Eating in Chiang Mai

You will not lack options to eat in Chiang Mai: among the authentic Thai dishes (which you may already know?) you will find the particular influences of lanna and issan, which are specific to northern Thailand. And if by any chance you’re short of international food, you’ll quickly discover that all (or almost all) cuisines are represented with brio in Chiang Mai. The city also has excellent vegetarian, vegan and organic options… as well as fast food to fall down!

The experience wouldn’t be complete without street food: Chiang Mai, like the rest of Thailand, is full of a thousand small stalls with everything and nothing open until the late hours. Try for example the roti, a sweet pancake (my favourite version is chocolate banana). Try a pad kapraw (Thai basil sauté) or a pad thai minute, bite into delicious little pineapple or dragon fruit and then go ahead, the fatter the better: try the sausage skewers and meat or fish balls, with an exquisite sweet and sour sauce.

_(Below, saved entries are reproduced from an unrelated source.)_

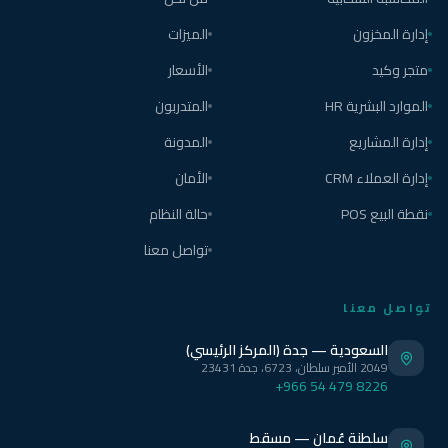
إدارة المخزون
الميزات
متجر وكيد
الأسعار
الموارد البشرية HR
المتدربون
إدارة المشاريع
المدونة
إدارة العملاء CRM
الأمان
نقطة البيع POS
حالة النظام
تواصل معنا
تواصل معنا
السعودية — جدة (المركز الرئيسي)
2049 الأمير سلطان، 6723، جدة 23431
+966 54 479 8226
سلطنة عُمان — مسقط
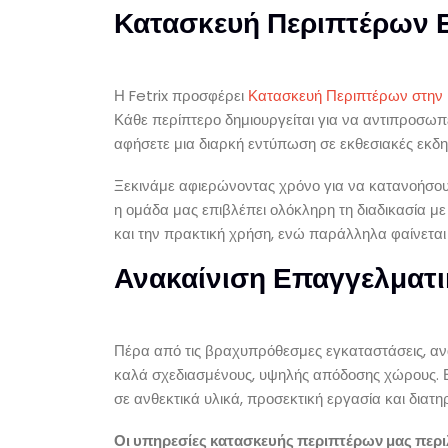
Κατασκευή Περιπτέρων 
Η Fetrix προσφέρει
Κατασκευή Περιπτέρων στην
Κάθε περίπτερο δημιουργείται για να αντιπροσωπ
αφήσετε μια διαρκή εντύπωση σε εκθεσιακές εκδ
Ξεκινάμε αφιερώνοντας χρόνο για να κατανοήσουμε
η ομάδα μας επιβλέπει ολόκληρη τη διαδικασία με
και την πρακτική χρήση, ενώ παράλληλα φαίνεται
Ανακαίνιση Επαγγελματ
Πέρα από τις βραχυπρόθεσμες εγκαταστάσεις, α
καλά σχεδιασμένους, υψηλής απόδοσης χώρους. Εί
σε ανθεκτικά υλικά, προσεκτική εργασία και δια
Οι υπηρεσίες κατασκευής περιπτέρων μας περ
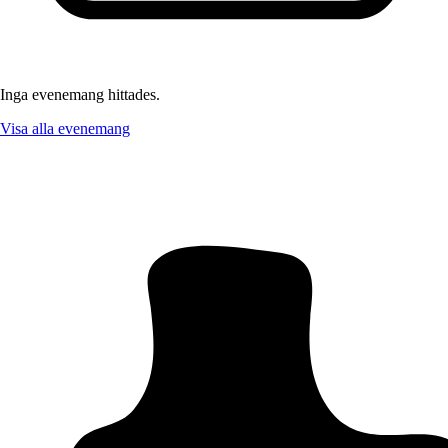
Inga evenemang hittades.
Visa alla evenemang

A possibility that is not often mentioned in the guides is the food courts, or food court areas in shopping centres. Often in the basement or upstairs (and sometimes in both places!) you will find a wide variety of Thai specialties at very low prices! The most modern shopping malls are also home to many food chains. Prices are often higher than average, but you may be able to enjoy a variety of different pleasures. For example, I like to eat Japanese curry at CoCo Ichibanya and then treat myself to a bubble tea for dessert at MAYA shopping centre in the Nimman district.

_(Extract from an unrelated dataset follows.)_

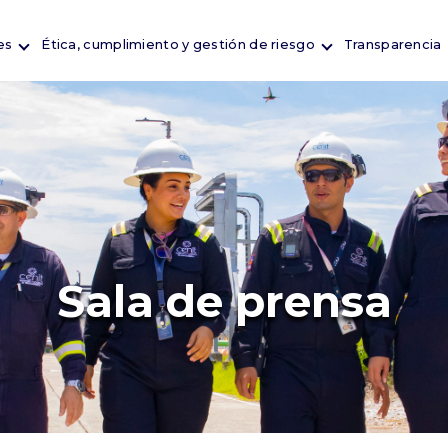
es
Ética, cumplimiento y gestión de riesgo
Transparencia
Sala de prensa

If you like meat, seafood and a folk atmosphere, try a Mukata. A perfect mix between a Chinese fondue and a Korean barbecue, it is mostly offered in an all-you-can-eat formula. Depending on the size of the establishment, you will find tables of food to prepare yourself on the grill but often also a large selection of already prepared dishes, snacks and desserts. Tip: go as a group! These places are often enlivened by activities and music groups and Thai people like to spend a long evening there.

As far as drinks are concerned, you won’t have missed all the good freshly squeezed fruit juices and sweetened teas. If there is one among those that you will not have to avoid it is cha yen (literally cold tea). Assam tea (which gives it its beautiful orange color) is served cold with condensed milk.